The karate chop is one of the more iconic motions in the art of karate, and many other Asian martial arts. The image of a karate master chopping a bad guy on the neck to make him collapse is a part of popular culture. However, what that chop actually does when it hits the side of the neck is more complex than the movies imply.
A karate chop is a hand strike where the karateka hits a target with the side of his hand, between the top of the wrist and the bottom of the pinkie. This is generally called a sword hand or knife hand by practitioners of the art. A karate chop serves two purposes as compared to a punch. It strikes with a thick chunk of muscle, rather than bone -- meaning it's less likely to harm the person doing the hitting.

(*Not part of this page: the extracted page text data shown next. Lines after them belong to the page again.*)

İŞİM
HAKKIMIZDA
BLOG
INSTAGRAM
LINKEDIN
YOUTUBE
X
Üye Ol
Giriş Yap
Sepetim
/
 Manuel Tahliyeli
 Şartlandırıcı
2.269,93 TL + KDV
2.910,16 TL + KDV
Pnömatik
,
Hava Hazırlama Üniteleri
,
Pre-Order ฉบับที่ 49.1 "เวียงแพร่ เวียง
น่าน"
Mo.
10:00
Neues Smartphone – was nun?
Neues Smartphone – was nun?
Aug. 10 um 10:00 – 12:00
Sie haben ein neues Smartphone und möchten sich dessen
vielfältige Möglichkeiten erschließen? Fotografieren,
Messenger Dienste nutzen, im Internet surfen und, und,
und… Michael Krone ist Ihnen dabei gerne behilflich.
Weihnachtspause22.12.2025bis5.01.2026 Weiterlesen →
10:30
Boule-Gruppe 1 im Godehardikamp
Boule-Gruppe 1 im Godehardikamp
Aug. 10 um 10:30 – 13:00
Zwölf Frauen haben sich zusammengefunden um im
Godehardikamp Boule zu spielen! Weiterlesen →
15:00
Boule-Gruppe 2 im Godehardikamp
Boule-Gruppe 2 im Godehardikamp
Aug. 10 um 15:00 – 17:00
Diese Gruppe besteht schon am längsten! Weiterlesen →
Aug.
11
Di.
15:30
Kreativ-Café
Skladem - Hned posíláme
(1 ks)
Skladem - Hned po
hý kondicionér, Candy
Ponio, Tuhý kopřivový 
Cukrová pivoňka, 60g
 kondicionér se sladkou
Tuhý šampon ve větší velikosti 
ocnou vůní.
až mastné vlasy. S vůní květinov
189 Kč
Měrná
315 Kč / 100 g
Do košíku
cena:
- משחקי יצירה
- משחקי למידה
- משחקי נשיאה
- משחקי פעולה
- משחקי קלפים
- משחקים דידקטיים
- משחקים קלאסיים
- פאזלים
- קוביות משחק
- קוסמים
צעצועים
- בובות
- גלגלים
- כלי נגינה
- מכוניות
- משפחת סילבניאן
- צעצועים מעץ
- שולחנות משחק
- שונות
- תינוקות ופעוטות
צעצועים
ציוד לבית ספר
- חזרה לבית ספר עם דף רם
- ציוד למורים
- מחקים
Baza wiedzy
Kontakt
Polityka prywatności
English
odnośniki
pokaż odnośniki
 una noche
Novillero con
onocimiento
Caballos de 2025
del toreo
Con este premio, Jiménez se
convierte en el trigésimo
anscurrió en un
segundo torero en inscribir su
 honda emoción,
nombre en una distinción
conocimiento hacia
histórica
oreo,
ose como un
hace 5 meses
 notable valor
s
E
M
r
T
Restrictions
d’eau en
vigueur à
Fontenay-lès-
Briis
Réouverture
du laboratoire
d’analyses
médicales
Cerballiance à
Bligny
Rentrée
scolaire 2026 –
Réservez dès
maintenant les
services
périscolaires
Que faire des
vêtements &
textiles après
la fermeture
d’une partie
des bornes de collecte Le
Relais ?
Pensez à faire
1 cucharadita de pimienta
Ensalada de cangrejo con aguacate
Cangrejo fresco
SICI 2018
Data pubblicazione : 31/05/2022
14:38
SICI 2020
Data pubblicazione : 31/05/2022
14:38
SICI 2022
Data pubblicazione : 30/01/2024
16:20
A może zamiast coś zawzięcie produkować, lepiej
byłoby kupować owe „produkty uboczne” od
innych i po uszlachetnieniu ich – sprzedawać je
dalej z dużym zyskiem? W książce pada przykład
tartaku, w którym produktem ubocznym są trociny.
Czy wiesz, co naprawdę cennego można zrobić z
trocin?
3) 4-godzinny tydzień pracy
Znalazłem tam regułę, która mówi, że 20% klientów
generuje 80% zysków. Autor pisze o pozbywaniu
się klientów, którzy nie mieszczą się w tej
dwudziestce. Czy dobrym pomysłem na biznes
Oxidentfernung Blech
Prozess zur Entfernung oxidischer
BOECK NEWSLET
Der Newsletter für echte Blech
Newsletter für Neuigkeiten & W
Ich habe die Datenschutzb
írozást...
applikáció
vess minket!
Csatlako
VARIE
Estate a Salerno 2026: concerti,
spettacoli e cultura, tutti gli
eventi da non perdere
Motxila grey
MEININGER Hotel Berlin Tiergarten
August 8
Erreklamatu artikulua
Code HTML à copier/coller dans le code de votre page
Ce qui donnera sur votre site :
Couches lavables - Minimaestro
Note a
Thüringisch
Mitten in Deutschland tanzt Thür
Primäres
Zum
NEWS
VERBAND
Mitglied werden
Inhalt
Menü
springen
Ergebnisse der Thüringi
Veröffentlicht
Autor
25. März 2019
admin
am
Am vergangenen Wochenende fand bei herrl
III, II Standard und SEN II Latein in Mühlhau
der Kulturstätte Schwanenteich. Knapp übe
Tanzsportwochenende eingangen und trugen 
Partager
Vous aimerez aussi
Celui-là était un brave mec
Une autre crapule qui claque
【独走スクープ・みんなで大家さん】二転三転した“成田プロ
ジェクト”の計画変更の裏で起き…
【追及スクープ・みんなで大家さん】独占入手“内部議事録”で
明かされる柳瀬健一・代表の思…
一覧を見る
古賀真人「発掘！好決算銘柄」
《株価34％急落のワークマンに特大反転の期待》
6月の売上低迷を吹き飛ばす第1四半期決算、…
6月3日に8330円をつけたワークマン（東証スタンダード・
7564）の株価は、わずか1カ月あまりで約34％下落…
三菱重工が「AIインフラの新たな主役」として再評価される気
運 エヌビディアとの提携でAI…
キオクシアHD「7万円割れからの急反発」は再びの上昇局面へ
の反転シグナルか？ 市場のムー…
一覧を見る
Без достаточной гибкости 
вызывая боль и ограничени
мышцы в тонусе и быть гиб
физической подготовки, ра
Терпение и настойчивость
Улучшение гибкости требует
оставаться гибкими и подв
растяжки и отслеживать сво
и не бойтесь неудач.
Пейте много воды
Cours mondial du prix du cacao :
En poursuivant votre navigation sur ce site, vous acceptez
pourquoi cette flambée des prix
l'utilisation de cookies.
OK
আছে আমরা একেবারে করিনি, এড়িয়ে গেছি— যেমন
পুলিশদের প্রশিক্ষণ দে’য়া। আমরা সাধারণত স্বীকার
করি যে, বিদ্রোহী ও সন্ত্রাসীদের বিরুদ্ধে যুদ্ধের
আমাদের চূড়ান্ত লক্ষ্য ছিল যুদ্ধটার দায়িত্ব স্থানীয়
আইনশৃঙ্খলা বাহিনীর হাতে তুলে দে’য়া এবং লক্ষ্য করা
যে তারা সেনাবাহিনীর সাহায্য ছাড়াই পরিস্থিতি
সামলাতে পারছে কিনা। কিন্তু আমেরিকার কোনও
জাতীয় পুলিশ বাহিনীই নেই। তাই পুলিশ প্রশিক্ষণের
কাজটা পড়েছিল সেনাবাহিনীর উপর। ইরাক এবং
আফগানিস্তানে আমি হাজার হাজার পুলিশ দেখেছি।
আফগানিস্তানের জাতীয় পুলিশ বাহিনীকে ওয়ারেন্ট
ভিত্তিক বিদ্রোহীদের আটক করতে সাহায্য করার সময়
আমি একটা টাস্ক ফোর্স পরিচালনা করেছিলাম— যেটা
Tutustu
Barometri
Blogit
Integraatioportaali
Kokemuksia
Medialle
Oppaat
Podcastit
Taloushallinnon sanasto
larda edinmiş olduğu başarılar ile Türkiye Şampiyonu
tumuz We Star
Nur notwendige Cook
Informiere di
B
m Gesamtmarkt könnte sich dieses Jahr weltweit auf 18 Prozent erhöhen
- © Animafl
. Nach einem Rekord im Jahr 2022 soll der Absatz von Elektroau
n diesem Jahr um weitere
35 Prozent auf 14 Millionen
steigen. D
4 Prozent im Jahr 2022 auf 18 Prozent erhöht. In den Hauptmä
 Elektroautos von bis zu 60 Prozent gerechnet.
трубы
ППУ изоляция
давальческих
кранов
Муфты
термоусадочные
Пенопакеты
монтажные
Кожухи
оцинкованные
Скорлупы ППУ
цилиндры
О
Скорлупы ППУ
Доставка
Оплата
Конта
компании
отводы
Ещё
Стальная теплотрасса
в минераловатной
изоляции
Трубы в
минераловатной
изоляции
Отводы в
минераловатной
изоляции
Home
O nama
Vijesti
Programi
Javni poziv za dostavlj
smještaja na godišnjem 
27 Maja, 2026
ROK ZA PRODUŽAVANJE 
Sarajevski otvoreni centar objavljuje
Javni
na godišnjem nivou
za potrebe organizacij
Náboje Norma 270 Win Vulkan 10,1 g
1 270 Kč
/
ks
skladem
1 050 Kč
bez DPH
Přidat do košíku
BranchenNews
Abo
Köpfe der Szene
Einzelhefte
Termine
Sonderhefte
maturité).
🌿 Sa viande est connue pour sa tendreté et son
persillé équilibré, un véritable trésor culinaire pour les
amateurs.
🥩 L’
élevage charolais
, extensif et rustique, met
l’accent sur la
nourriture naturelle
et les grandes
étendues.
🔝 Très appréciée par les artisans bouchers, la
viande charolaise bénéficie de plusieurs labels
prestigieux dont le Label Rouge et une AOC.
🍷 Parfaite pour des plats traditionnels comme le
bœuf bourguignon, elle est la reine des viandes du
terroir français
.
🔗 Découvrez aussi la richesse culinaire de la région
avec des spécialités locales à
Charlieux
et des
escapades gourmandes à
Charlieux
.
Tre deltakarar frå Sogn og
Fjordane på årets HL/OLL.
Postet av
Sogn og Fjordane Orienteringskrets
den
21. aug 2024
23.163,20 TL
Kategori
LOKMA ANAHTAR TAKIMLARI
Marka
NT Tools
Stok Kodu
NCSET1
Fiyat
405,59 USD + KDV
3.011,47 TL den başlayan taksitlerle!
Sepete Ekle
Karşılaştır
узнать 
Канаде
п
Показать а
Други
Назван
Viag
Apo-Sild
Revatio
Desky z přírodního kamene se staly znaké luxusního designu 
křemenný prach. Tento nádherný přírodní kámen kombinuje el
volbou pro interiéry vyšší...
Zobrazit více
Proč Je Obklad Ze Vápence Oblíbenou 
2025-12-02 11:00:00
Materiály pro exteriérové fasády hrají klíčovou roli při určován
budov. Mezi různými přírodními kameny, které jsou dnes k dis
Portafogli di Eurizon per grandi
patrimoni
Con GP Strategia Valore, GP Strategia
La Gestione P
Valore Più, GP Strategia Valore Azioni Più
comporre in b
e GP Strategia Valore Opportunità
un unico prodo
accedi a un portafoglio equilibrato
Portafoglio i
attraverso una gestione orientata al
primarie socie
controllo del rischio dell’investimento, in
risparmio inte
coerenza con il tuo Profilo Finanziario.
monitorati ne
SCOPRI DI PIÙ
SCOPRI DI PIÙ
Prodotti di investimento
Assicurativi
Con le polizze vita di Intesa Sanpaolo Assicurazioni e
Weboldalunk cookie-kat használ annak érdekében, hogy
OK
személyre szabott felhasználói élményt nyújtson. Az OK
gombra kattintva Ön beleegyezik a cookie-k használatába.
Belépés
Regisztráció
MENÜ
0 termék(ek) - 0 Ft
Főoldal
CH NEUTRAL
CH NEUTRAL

It also strikes with a smaller surface area, meaning more force gets imparted to the side of the neck when it lands.
The neck is an important part of your body. Like other important points, most famously your groin, it contains a disproportionate number of sensitive nerve endings. This means if you get hit on the side of the neck, it hurts much more than getting hit in the arm or chest. This pain can be enough to overwhelm somebody, especially if hit by surprise. Although the pain alone is unlikely to "take him out," it's very likely to cause a second of hesitation.
The vagus nerve is your longer cranial nerve and is responsible for carrying much of the information between your brain and body. It runs along the side of the neck. A sufficiently hard and precise chop to the area around the vagus nerve can cause disorientation, dizziness and even unconsciousness. For best effect against the vagus nerve, a chop must slice along the neck so it peels away the layer of protective muscle before hitting the vagus directly.
Along the front section of the side of a neck, you will find the carotid artery, the vessel most responsible for bringing blood to the brain. A chop there can momentarily interrupt blood flow, much like squeezing the sides of a garden hose for a moment. Since your brain relies on blood flow to operate, this interruption has many of the same effects as a hit to the vagus nerve: disorientation, dizziness and brief loss of consciousness.
An effective chop to the side of the neck is serious business. It's not likely to make your opponent crumple like in the movies, but you can use it to create a few moments of disorientation and inaction, during which you can flee the scene, or attack further to finish the confrontation. This is not something you should do to friends.